A couple interesting parts:
1) She didn't care if people liked it or not; she was going to have Anthony and Elizabeth get married, dammit!
Q: Retelling the Patterson family story with new storylines is either supreme artistic catharsis or supreme regression.
A: [Laughs] Actually it's one of those neat experiments that you know is working as soon as you get started on it. At first I thought: "Maybe it should go back and forth in time." But the year that I tried that was a year that I had some personal chaos and found it awfully hard to concentrate. It didn't flow. Also I would have to keep developing the characters and I would have even less time than I have now to do it. So I ended the story. It comes to a full stop the last week of August. The whole month of August has been the wedding of Anthony and Elizabeth. Some people are thrilled with the wedding, some people aren't. I don't care. They're happy, they want to get married, and it's going to be good. And, really, the whole story is about marriage and how you deal with the for-better-or-for-worse, and that was what I wanted to point out.

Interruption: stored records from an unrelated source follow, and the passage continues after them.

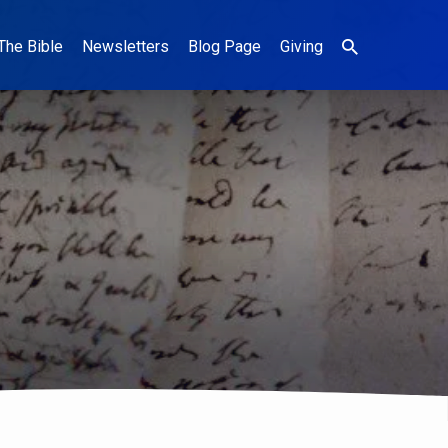
The Bible
Newsletters
Blog Page
Giving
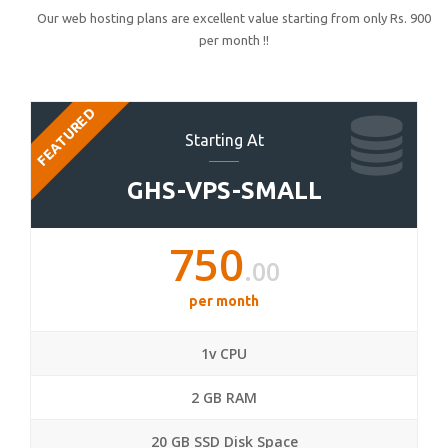
Our web hosting plans are excellent value starting from only Rs. 900
per month !!
FEATURED
Starting At
GHS-VPS-SMALL
750
.00
per month
1v CPU
2 GB RAM
20 GB SSD Disk Space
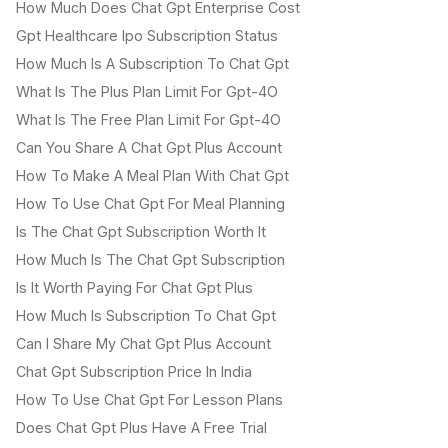
How Much Does Chat Gpt Enterprise Cost
Gpt Healthcare Ipo Subscription Status
How Much Is A Subscription To Chat Gpt
What Is The Plus Plan Limit For Gpt-4O
What Is The Free Plan Limit For Gpt-4O
Can You Share A Chat Gpt Plus Account
How To Make A Meal Plan With Chat Gpt
How To Use Chat Gpt For Meal Planning
Is The Chat Gpt Subscription Worth It
How Much Is The Chat Gpt Subscription
Is It Worth Paying For Chat Gpt Plus
How Much Is Subscription To Chat Gpt
Can I Share My Chat Gpt Plus Account
Chat Gpt Subscription Price In India
How To Use Chat Gpt For Lesson Plans
Does Chat Gpt Plus Have A Free Trial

2) Maybe the part in bold is the reason why she had Liz leave Mtiwakkawakka and never look back...
Q: But recently you recycled an old strip in which Elly has a recurrent dream that [her husband] John leaves her for another woman.

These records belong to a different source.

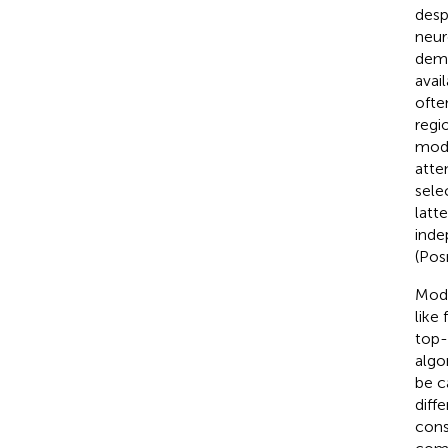
desp
neur
dema
avai
ofte
regi
mode
atte
sele
latt
inde
(Pos
Mode
like
top-
algo
be c
diff
cons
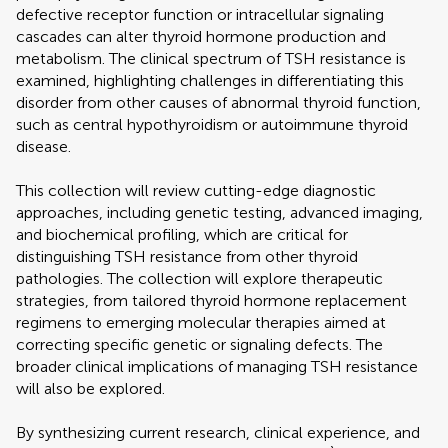
defective receptor function or intracellular signaling
cascades can alter thyroid hormone production and
metabolism. The clinical spectrum of TSH resistance is
examined, highlighting challenges in differentiating this
disorder from other causes of abnormal thyroid function,
such as central hypothyroidism or autoimmune thyroid
disease.
This collection will review cutting-edge diagnostic
approaches, including genetic testing, advanced imaging,
and biochemical profiling, which are critical for
distinguishing TSH resistance from other thyroid
pathologies. The collection will explore therapeutic
strategies, from tailored thyroid hormone replacement
regimens to emerging molecular therapies aimed at
correcting specific genetic or signaling defects. The
broader clinical implications of managing TSH resistance
will also be explored.
By synthesizing current research, clinical experience, and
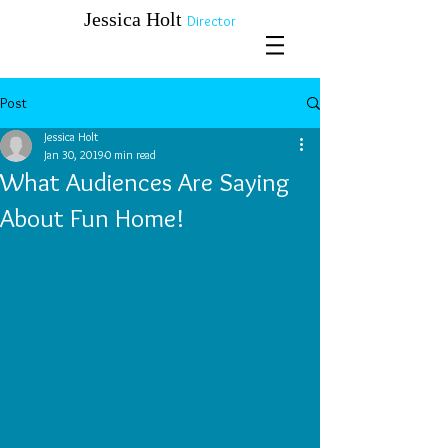
​​​​​​​Jessica Holt
Director
Post
Jessica Holt
Jan 30, 2019
0 min read
What Audiences Are Saying
About Fun Home!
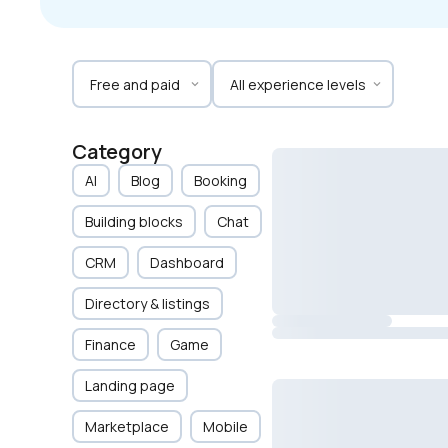
Category
AI
Blog
Booking
Building blocks
Chat
CRM
Dashboard
Directory & listings
Finance
Game
Landing page
Marketplace
Mobile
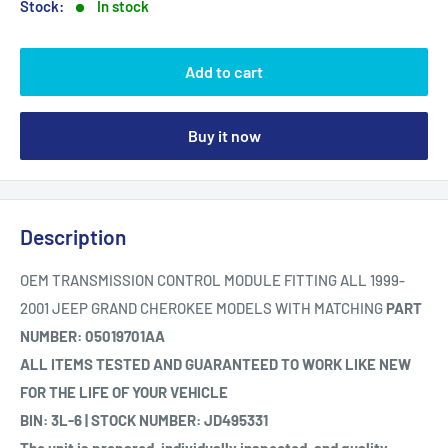
Stock:
In stock
Add to cart
Buy it now
Description
OEM TRANSMISSION CONTROL MODULE FITTING ALL 1999-
2001 JEEP GRAND CHEROKEE MODELS WITH MATCHING
PART
NUMBER: 05019701AA
ALL ITEMS TESTED AND GUARANTEED TO WORK LIKE NEW
FOR THE LIFE OF YOUR VEHICLE
BIN: 3L-6 | STOCK NUMBER: JD495331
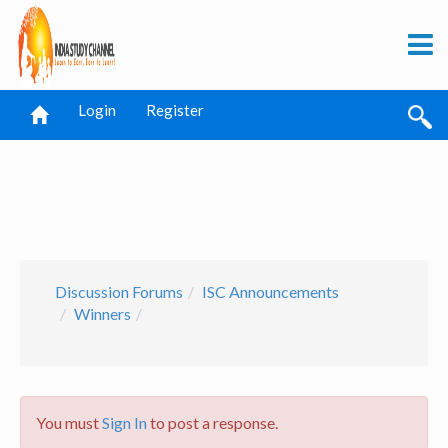
Login
Register
Discussion Forums
ISC Announcements
Winners
You must
Sign In
to post a response.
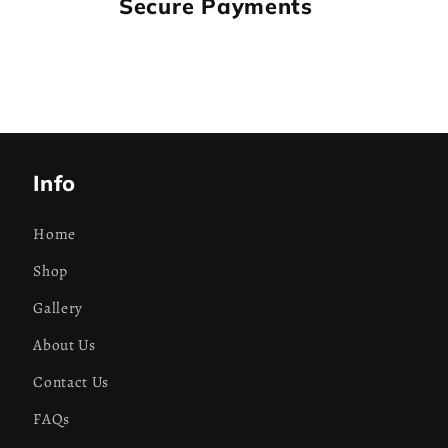
Secure Payments
Info
Home
Shop
Gallery
About Us
Contact Us
FAQs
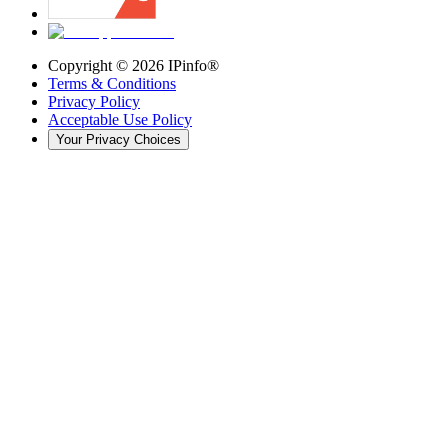
Copyright ©
2026
IPinfo®
Terms & Conditions
Privacy Policy
Acceptable Use Policy
Your Privacy Choices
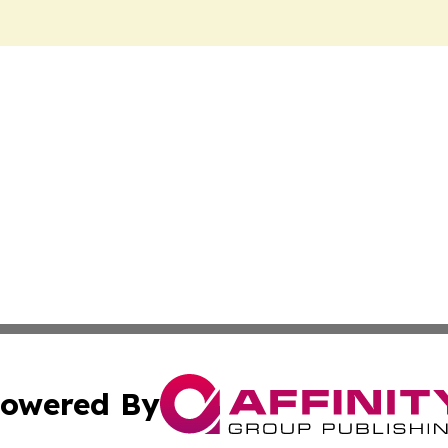
owered By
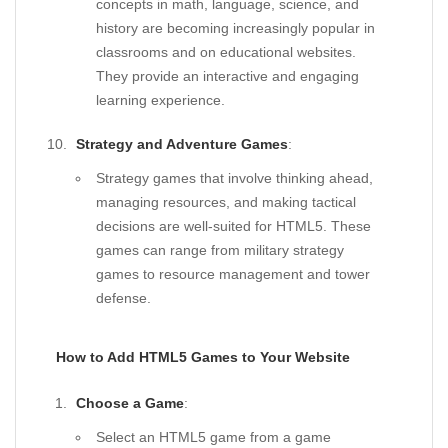
concepts in math, language, science, and
history are becoming increasingly popular in
classrooms and on educational websites.
They provide an interactive and engaging
learning experience.
Strategy and Adventure Games
:
Strategy games that involve thinking ahead,
managing resources, and making tactical
decisions are well-suited for HTML5. These
games can range from military strategy
games to resource management and tower
defense.
How to Add HTML5 Games to Your Website
Choose a Game
:
Select an HTML5 game from a game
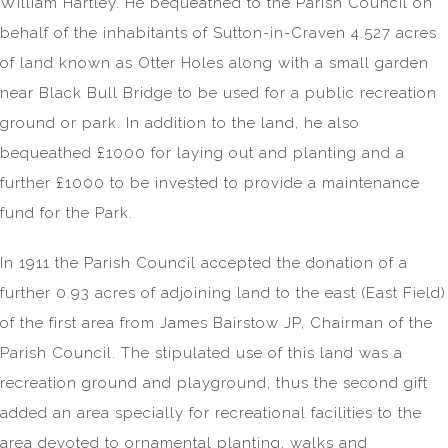
William Hartley. He bequeathed to the Parish Council on
behalf of the inhabitants of Sutton-in-Craven 4.527 acres
of land known as Otter Holes along with a small garden
near Black Bull Bridge to be used for a public recreation
ground or park. In addition to the land, he also
bequeathed £1000 for laying out and planting and a
further £1000 to be invested to provide a maintenance
fund for the Park.
In 1911 the Parish Council accepted the donation of a
further 0.93 acres of adjoining land to the east (East Field)
of the first area from James Bairstow JP, Chairman of the
Parish Council. The stipulated use of this land was a
recreation ground and playground, thus the second gift
added an area specially for recreational facilities to the
area devoted to ornamental planting, walks and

A: Yes, it was so prophetic I thought, "You know what? I'm going to just throw that in there." I think it's funny; it's so déjà vu.
Q: So that was a dream that you had during your own marriage?

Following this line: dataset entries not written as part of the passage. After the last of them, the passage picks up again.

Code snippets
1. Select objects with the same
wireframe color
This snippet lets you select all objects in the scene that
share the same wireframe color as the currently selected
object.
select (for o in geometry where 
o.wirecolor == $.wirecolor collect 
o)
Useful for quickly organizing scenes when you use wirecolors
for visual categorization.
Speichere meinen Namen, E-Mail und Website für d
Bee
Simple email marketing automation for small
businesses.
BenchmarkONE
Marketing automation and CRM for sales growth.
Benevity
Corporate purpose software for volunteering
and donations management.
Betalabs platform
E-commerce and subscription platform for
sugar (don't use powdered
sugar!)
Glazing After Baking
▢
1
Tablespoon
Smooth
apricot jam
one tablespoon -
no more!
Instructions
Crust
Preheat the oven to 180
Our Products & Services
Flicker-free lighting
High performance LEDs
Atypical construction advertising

A: Well, [my former husband] worked with beautiful women ever since I met him. He's a dentist. He has hygienists and front-desk girls, and there are usually eight girls around him all the time, and he used to travel to the Native villages taking his staff with him, and people in the town would look at me as if to say, "Well, girl, join the club," because in a small northern mining town there's a lot of horsing around, and the joke was you can steal a man's wife, but you don't touch his woodpile, you know? It was rampant.